Exercise prompt: Copy out all the lines of the data that hold the word "dashed".

- - - - -

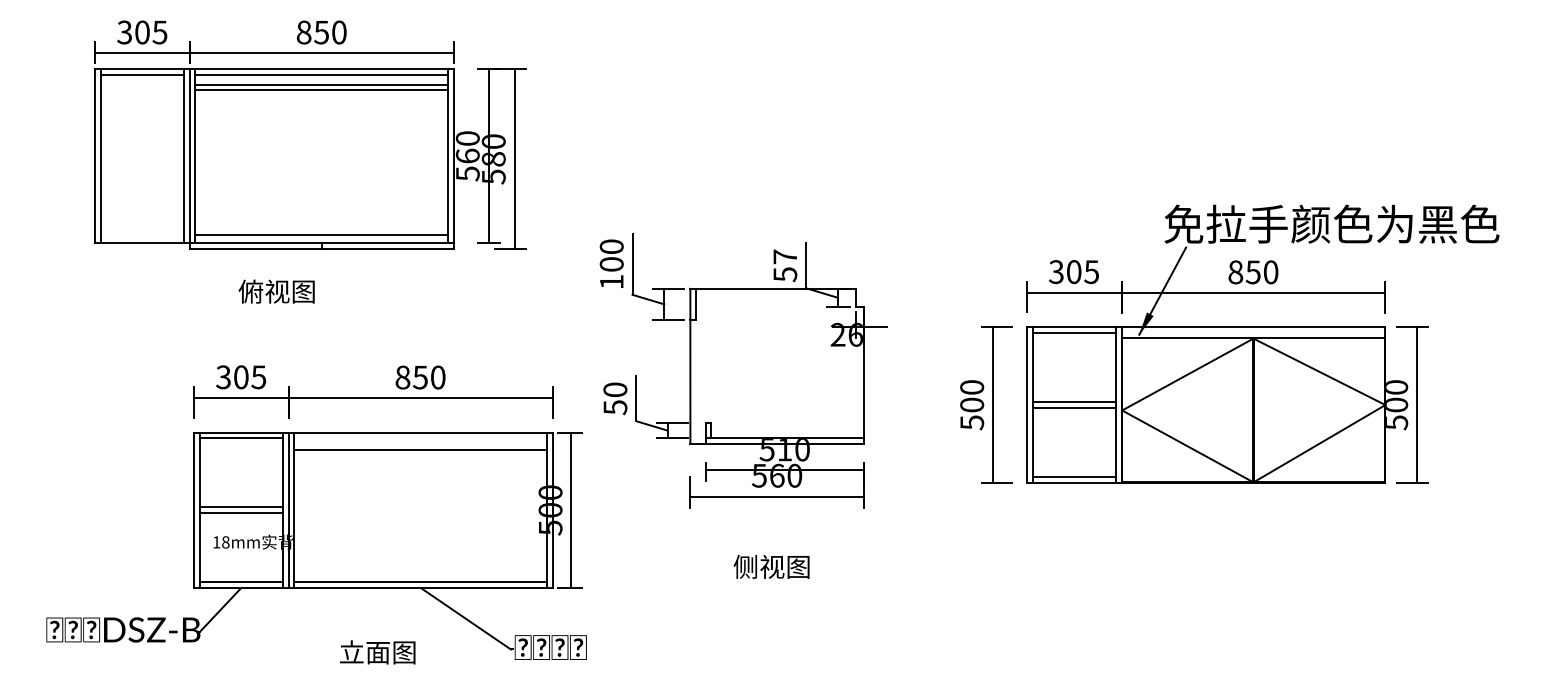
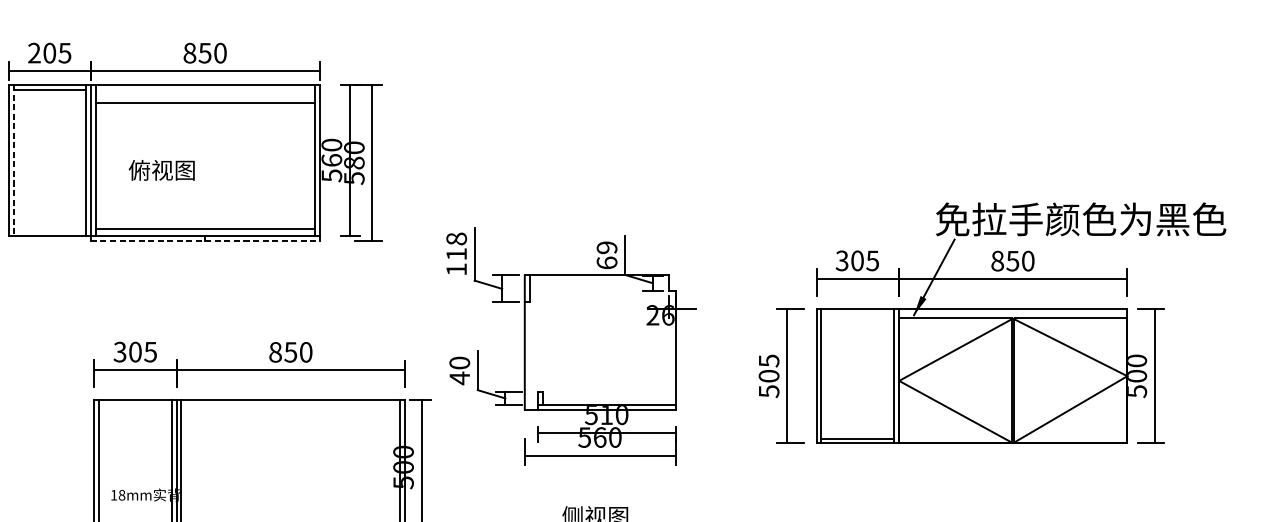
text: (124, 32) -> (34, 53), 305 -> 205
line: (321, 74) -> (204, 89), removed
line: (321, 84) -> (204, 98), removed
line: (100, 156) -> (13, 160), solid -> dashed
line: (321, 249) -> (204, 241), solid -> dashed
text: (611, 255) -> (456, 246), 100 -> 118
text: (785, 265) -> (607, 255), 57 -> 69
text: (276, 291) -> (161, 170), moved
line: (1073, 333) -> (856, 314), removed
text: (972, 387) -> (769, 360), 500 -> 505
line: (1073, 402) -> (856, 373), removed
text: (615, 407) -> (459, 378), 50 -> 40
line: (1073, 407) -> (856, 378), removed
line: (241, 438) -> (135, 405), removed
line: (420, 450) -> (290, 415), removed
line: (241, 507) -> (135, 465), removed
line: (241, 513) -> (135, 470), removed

- - - - -

Your solution:
line: (100, 156) -> (13, 160), solid -> dashed
line: (321, 249) -> (204, 241), solid -> dashed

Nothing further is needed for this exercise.